What is expected - Exclude the pictures. Transcribe exactly, and only, the lines from the one holding "right front paw: (331, 487)" to the end of the material below.

== == ==

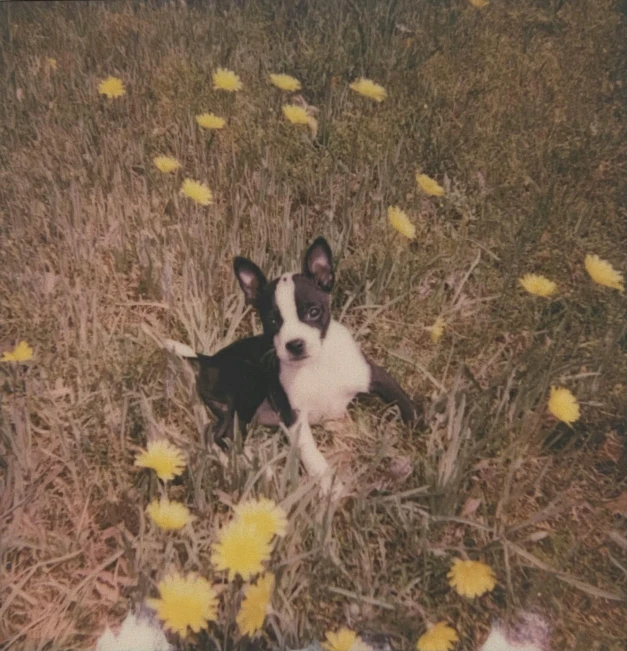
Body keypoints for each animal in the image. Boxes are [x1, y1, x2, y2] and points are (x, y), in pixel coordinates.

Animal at [169, 237, 420, 496]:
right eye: (272, 321)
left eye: (313, 312)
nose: (295, 344)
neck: (316, 365)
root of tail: (209, 359)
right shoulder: (295, 417)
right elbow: (312, 454)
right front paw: (331, 487)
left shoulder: (376, 376)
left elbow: (406, 405)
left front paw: (421, 432)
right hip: (250, 385)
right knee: (222, 436)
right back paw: (260, 471)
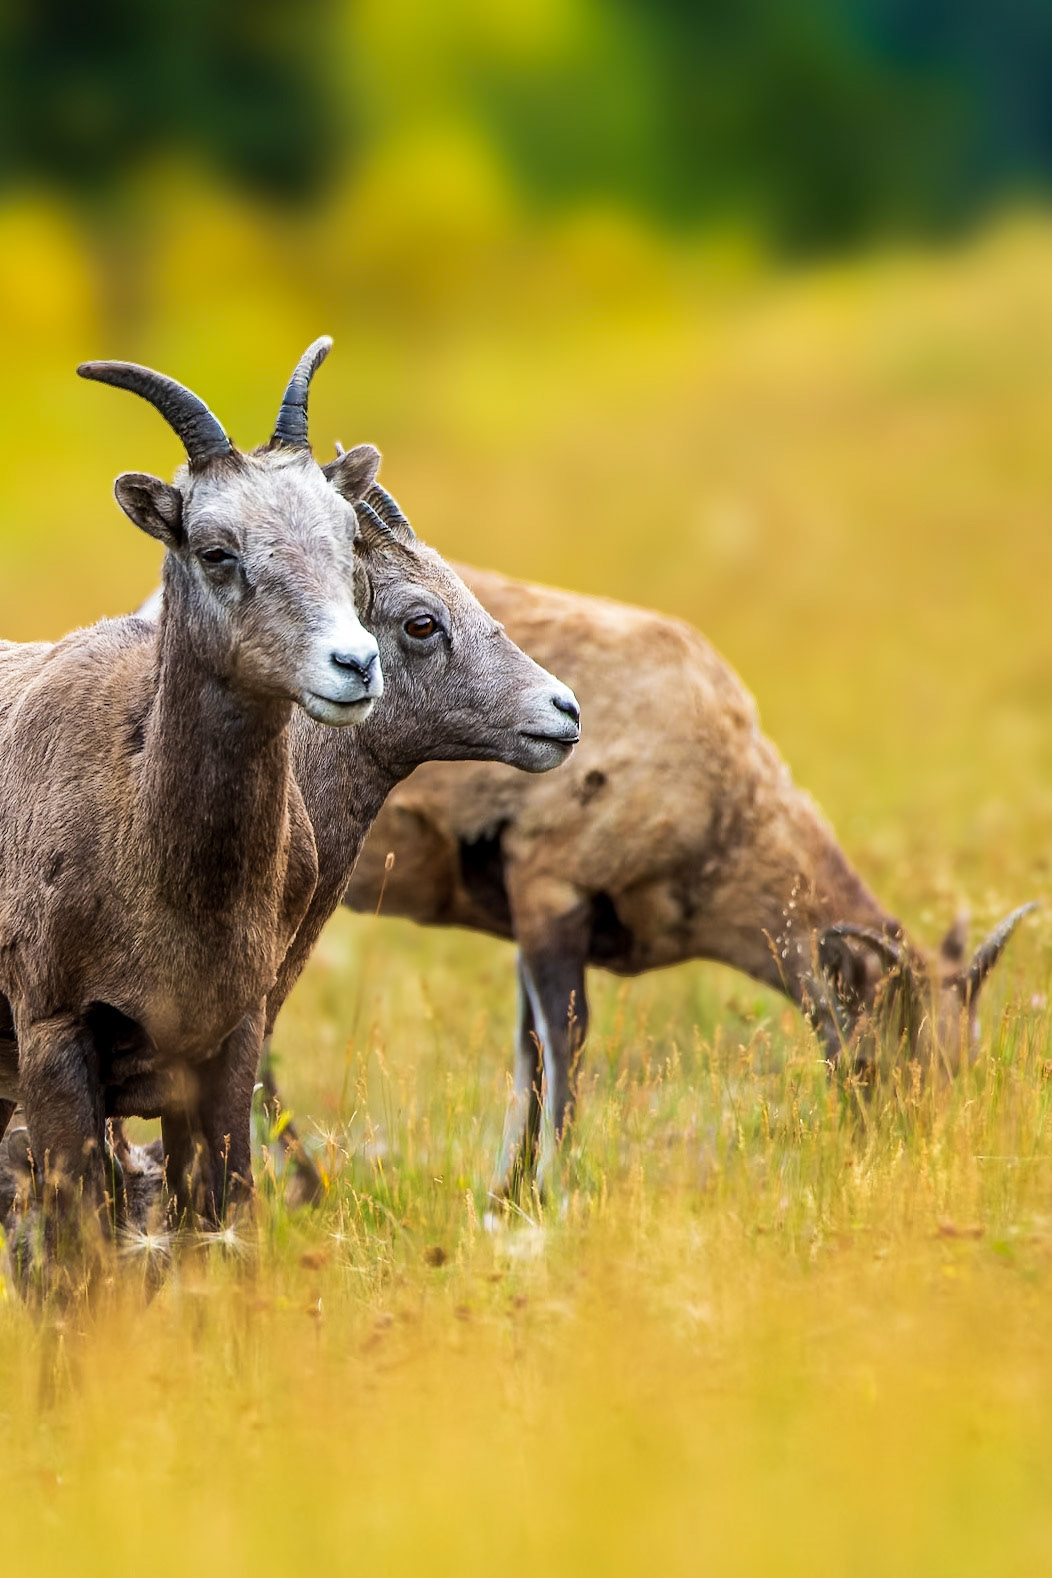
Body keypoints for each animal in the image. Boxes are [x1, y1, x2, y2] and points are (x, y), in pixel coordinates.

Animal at [0, 337, 385, 1256]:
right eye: (217, 551)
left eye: (347, 535)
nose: (356, 666)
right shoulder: (53, 1040)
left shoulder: (223, 1046)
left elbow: (216, 1221)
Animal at [340, 565, 1033, 1193]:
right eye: (872, 1063)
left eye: (962, 1065)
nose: (912, 1158)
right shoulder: (551, 890)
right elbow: (561, 1047)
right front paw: (548, 1194)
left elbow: (532, 1053)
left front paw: (506, 1199)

== == ==

Answer to this problem -
right front paw: (331, 487)
left shoulder: (376, 376)
left elbow: (406, 405)
left front paw: (421, 432)
right hip: (250, 385)
right knee: (222, 436)
right back paw: (260, 471)
Body keypoints for each animal in the image. Boxes are [x1, y1, x2, y2] and points are (x, y), in pixel coordinates.

Animal at [0, 337, 385, 1256]:
right eye: (217, 551)
left eye: (347, 535)
nose: (356, 666)
right shoulder: (53, 1040)
left shoulder: (223, 1046)
left elbow: (216, 1221)
Animal at [340, 565, 1033, 1193]:
right eye: (872, 1063)
left eye: (962, 1065)
nose: (912, 1158)
right shoulder: (551, 890)
right elbow: (561, 1047)
right front paw: (548, 1194)
left elbow: (532, 1053)
left front paw: (506, 1199)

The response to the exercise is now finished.